= Beginning of Section =

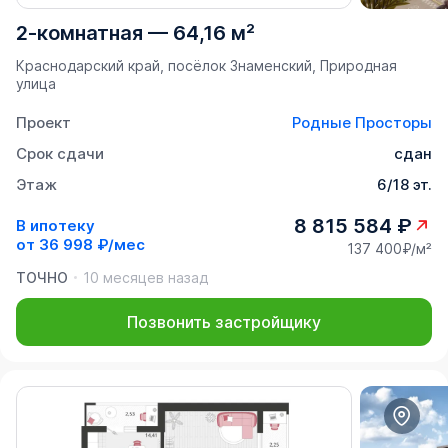
2-комнатная
—
64,16 м²
Краснодарский край, посёлок Знаменский, Природная
улица
Проект
Родные Просторы
Срок сдачи
сдан
Этаж
6/18 эт.
8 815 584 ₽
В ипотеку
от
36 998 ₽/мес
137 400₽/м²
ТОЧНО
10 месяцев назад
Позвонить застройщику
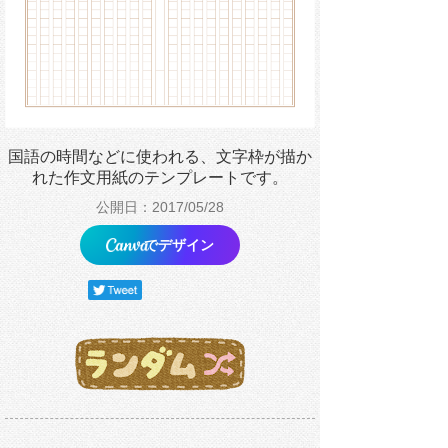
国語の時間などに使われる、文字枠が描か
れた作文用紙のテンプレートです。
公開日：2017/05/28
でデザイン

= End of Section =

● **Problem description**
Print the text of each entry above verbatim, line by line. Leave the pictures out.

● **Task output**
2-комнатная
—
64,16 м²
Краснодарский край, посёлок Знаменский, Природная
улица
Проект
Родные Просторы
Срок сдачи
сдан
Этаж
6/18 эт.
8 815 584 ₽
В ипотеку
от
36 998 ₽/мес
137 400₽/м²
ТОЧНО
10 месяцев назад
Позвонить застройщику
国語の時間などに使われる、文字枠が描か
れた作文用紙のテンプレートです。
公開日：2017/05/28
でデザイン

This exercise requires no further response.